What a difference three months, and $10, make for Schlumberger Ltd.
The world’s biggest oilfield services company kicked off earnings season for the industry on Friday morning. Three months ago, unveiling third-quarter figures, it had this to say on the outlook for North American drilling and fracking:
The investment appetite in North America land now seems to be moderating, driven by a growing focus from E&P companies on financial return and the need to operate within cash flow rather than the pursuit of production growth.
Since then, Brent crude oil has risen roughly another $10 a barrel to almost $70. With North American exploration and production companies apparently taking the opportunity to hedge more of their expected production in 2018, doubts about their professed drilling discipline have crept back into the market. And Schlumberger’s tune has also changed:
In North America, 2018 shale oil production is set for another year of strong growth, as the positive oil market sentiments will likely increase both investment appetite and availability of financing.
Also on Friday, the International Energy Agency bumped up its estimate for U.S. crude oil production this year to 10.4 million barrels a day, surpassing the country’s prior record in 1970. OPEC raised its own estimate the day before.
So the first takeaway from Schlumberger’s numbers is that it adds another signal that shale production is set for a big jump this year, and one from a company embedded deeply in the global oil and gas business.
It isn’t just words.
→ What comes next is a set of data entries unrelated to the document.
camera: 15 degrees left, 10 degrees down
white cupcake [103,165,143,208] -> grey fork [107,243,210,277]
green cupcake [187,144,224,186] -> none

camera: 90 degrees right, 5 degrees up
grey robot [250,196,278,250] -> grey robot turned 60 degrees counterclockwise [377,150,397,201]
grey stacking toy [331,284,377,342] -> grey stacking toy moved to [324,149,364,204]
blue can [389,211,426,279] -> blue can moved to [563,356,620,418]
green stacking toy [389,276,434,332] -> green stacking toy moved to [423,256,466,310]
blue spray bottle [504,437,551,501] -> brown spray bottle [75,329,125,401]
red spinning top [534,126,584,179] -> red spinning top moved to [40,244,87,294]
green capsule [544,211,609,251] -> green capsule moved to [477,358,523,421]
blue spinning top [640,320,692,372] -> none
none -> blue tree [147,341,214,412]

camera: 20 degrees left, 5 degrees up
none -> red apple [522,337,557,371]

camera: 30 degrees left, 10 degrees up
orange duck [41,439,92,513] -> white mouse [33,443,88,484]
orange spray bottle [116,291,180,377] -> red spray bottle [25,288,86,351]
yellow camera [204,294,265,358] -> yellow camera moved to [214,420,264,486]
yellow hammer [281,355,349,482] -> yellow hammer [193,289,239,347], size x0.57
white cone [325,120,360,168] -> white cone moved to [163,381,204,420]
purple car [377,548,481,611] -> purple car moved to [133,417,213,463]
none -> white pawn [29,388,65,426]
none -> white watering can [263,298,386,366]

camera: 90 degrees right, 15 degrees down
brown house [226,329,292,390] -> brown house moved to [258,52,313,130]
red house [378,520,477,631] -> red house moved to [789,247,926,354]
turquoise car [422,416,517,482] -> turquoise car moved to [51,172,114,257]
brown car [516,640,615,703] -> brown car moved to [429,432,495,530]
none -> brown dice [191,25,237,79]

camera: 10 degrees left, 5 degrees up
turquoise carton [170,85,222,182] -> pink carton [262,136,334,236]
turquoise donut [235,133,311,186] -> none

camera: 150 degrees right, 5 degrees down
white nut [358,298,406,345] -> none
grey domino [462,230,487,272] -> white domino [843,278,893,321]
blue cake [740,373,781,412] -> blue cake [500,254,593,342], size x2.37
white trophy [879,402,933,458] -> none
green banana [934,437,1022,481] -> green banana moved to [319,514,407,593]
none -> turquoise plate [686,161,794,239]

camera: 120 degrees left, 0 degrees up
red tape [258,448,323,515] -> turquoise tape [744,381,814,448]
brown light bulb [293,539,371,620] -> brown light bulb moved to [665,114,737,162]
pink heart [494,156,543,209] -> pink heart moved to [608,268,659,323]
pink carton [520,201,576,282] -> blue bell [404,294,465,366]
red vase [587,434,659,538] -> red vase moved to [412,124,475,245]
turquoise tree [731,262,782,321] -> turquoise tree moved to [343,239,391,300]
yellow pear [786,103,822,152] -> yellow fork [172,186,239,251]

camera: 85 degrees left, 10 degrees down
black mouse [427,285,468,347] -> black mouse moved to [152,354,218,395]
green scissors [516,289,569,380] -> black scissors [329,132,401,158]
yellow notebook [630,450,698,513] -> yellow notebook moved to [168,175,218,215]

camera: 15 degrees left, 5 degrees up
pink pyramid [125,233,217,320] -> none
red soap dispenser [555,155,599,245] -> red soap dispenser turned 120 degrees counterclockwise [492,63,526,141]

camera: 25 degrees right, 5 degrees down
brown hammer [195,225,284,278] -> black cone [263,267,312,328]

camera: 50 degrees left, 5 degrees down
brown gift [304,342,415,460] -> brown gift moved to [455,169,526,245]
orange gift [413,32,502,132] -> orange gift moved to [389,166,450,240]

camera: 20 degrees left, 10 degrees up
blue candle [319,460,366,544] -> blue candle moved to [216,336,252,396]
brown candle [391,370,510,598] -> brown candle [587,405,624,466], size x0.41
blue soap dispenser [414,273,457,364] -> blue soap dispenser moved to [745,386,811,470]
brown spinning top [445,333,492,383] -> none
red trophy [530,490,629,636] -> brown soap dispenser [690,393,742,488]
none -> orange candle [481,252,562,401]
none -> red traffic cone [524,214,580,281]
Three weeks ago, Schlumberger announced a surprise deal to buy Weatherford International PLC’s U.S. pressure pumping fleet (used for fracking wells) for $430 million. Originally, the two companies planned to pool their efforts in a joint-venture servicing E&P firms. Instead, Schlumberger capitalized on Weatherford’s weakness — it had net debt to capital of 84 percent at the end of September — to get 20 frack fleets for a song.
Factoring in $100 million for the cost of getting some of these back to working order after being mothballed, Schlumberger got them at roughly $500 per unit of hydraulic horsepower, at least a third lower than the cost of newly built equipment. And they’re going straight back to work, too: Schlumberger expects to deploy all of them this year, just as it did with its existing fleet last year (and was hence maxed out).
Schlumberger’s pivot fits with the zeitgeist. There’s a two-speed global oil and gas market, with North American investment set to rise another 15-20 percent this year, according to Schlumberger, while spending in the rest of the world is set to eke out a gain for the first time in four years, of 5 percent. Schlumberger has a bigger international business than its rivals and has, unsurprisingly, tended to talk up the prospects of a recovery there.
Yet the market is the market, and North America’s share in Schlumberger’s revenue has been climbing since the start of 2016. Of the roughly $1.1 billion increase, year over year, in revenue before eliminations in the fourth quarter, the region accounted for 98 percent of that growth.
Schlumberger reiterated its optimism about international markets on Friday, citing several new contracts in Saudi Arabia and India, among other countries. The logic of Schlumberger’s position is clear: Several years of lower spending must ultimately lead to fears of a supply gap and, therefore, resumed investment in areas outside of North America’s shale hot-spots.
The difficulty it still faces, however, is getting the market enthused about this while rivals with higher exposure to those hot-spots, especially Halliburton Corp., hold the spotlight in the near term. It didn’t help that Schlumberger said the current quarter will be “transitory” as it absorbs the extra cost of redeploying people and assets for those international contract wins. Nor did a roughly $1 billion write-off of its business in Venezuela.
The real numbers to watch when it comes to gauging how quickly Schlumberger’s international business will accelerate, though, are medium-term oil-price expectations. For oil majors to ramp up spending on prospects outside of the shale patch, which take longer to develop, they’ll need comfort that the market will be favorable when those barrels eventually appear.
While oil futures aren’t forecasts, a sustained increase in prices at the back end of the curve would certainly offer some such comfort. As it is, 2020 Brent swaps have climbed about $6 a barrel since Schlumberger’s last set of results, nudging them above $60.
For that helpful trend to continue, though, we’ll need to see signs of moderation in the business that is currently powering Schlumberger’s revenue and profits: North America.
This column does not necessarily reflect the opinion of Bloomberg LP and its owners.